Continuo lendo e vou ver o fato concreto que desencadeou essa medida. O posicionamento de dois ex-dirigentes de uma instituição do sul do Brasil que foi denunciada por um deputado federal. Os dois foram obrigados a assinar um Termo de Ajustamento de Conduta, como que sinalizando que desta vez passa, mas que não se repita.
Um deles afirmou que a nação era governada por um genocida. Além de ser recorrente nas mídias impressas, faladas e televisionadas, foi considerado uma ofensa que não poderia ser feita em palestra em ambiente de instituição pública.

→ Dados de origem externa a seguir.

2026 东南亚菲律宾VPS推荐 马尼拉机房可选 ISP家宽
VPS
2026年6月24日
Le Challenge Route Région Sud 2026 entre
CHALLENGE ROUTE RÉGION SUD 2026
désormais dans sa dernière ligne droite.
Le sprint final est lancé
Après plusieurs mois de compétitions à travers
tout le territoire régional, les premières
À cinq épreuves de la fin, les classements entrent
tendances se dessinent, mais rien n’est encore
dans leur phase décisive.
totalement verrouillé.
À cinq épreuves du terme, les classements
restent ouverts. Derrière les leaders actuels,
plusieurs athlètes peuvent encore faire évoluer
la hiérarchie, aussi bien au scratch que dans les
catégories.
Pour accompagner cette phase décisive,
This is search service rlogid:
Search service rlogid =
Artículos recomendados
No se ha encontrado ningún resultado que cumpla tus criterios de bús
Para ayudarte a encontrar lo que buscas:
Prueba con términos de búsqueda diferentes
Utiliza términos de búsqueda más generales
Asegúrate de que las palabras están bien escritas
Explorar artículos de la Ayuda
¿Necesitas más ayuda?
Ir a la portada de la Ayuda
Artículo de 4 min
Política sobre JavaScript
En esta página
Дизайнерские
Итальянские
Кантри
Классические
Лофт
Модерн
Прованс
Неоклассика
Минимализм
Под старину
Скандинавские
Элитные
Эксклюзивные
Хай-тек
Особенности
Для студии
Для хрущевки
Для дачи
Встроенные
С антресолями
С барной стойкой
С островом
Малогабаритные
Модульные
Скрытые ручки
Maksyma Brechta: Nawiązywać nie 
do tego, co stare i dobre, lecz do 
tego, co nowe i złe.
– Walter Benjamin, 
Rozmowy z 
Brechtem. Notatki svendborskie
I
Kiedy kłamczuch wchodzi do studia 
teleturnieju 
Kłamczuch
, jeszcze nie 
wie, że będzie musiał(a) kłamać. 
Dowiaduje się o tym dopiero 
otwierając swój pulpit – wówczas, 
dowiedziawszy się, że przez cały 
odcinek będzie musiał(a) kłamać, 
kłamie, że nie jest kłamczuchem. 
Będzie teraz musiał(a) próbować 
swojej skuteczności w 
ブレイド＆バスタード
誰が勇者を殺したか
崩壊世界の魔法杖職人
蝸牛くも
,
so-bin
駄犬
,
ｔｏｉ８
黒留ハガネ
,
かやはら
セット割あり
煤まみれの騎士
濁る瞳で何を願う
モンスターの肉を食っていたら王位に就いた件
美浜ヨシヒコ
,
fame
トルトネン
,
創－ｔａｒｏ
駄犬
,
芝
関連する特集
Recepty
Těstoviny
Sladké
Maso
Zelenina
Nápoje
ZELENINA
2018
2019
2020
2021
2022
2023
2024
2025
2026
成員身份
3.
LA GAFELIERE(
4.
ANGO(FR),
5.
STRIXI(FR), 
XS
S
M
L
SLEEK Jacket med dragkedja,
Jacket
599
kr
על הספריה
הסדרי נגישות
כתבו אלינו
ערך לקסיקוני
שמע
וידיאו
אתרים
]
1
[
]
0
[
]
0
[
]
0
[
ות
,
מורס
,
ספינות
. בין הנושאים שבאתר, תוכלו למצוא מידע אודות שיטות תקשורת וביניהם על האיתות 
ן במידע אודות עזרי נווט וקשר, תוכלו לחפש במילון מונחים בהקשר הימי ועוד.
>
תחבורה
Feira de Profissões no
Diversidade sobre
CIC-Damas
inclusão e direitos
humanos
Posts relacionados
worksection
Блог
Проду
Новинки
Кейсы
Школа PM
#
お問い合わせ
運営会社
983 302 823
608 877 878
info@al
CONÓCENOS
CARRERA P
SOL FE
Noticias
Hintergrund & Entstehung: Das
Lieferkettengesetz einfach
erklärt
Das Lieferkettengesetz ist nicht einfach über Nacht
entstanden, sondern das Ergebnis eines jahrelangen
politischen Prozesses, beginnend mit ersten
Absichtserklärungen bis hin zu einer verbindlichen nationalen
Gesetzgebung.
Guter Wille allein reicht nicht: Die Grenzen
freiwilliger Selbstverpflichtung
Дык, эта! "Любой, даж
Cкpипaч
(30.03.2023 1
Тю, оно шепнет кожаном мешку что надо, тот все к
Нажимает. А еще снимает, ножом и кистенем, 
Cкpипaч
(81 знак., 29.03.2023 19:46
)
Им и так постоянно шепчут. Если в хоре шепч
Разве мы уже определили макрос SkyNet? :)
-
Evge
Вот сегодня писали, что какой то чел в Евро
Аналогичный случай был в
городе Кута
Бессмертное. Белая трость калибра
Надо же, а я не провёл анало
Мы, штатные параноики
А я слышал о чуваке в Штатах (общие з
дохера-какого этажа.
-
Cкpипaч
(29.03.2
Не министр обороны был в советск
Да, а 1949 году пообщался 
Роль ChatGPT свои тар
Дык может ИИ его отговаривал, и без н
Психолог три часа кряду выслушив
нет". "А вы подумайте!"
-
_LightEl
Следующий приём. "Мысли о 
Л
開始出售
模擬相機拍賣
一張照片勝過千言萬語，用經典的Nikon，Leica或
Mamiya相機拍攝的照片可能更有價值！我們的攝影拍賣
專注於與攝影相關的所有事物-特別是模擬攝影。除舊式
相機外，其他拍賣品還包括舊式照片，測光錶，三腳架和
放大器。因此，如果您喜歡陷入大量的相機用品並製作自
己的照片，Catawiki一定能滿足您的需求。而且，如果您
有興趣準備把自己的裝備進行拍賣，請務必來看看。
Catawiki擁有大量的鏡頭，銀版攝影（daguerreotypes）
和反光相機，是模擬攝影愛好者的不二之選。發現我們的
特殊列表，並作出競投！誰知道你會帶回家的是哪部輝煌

Estamos numa situação em que morreram cerca de 260 mil pessoas de COVID-19, em que 11 milhões foram infectados e na qual o presidente da República, em inúmeras ocasiões, desdenha do uso de máscaras como proteção, ridiculariza a necessidade de vacinação, retarda as negociações para a compra de vacinas, insiste em dizer que o vírus é algo nada preocupante, e não pode ser chamado de genocida? Permitam ao menos que se debata o assunto.
O outro, um ex-reitor, fez a seguinte declaração: “Quem tentou dar um golpe na nossa comunidade foi o presidente da República, eu digo presidente com p minúsculo. Nada disso estaria acontecendo se a população brasileira não tivesse votado num defensor de torturador, em alguém que diz que mulher não merecia ser estuprada (por ser feia) ou no único chefe de Estado do mundo que não defende a vacinação.” Discutam as conclusões dele, com as quais, inclusive, eu concordo plenamente, mas, impossível negar os fatos nas quais se alicerça.
Muito estranhos os caminhos que nossas instituições de controle vêm indicando. Não perceber que a Academia tem em sua essência, desde a origem, o livre espaço para o debate, o contraditório, o formular de utopias, o desmistificar inverdades que vão se consolidando, é não saber a relevância que essas instituições têm para a sociedade e para a formação da cidadania. Poder expressar-se com respeito, mas sem amarras a dogmas, ou pior, sem ser subserviente às estruturas de poder, é seu verdadeiro caminho e contribuição maior que pode dar para uma nação com um forte alicerce ético e moral.
Está chegando o dia em que colocarão censores nas salas de aula, já se observam movimentos de delação inconsequentes, apenas para tolher o livre debate e impedir os que não pensam da mesma forma se manifestarem.
Muito bom, caro Abraham!
Censura nunca mais!
Abraço
O MPF cobrou explicações e o MEC cancelou o ofício. Era, realmente, inaceitável.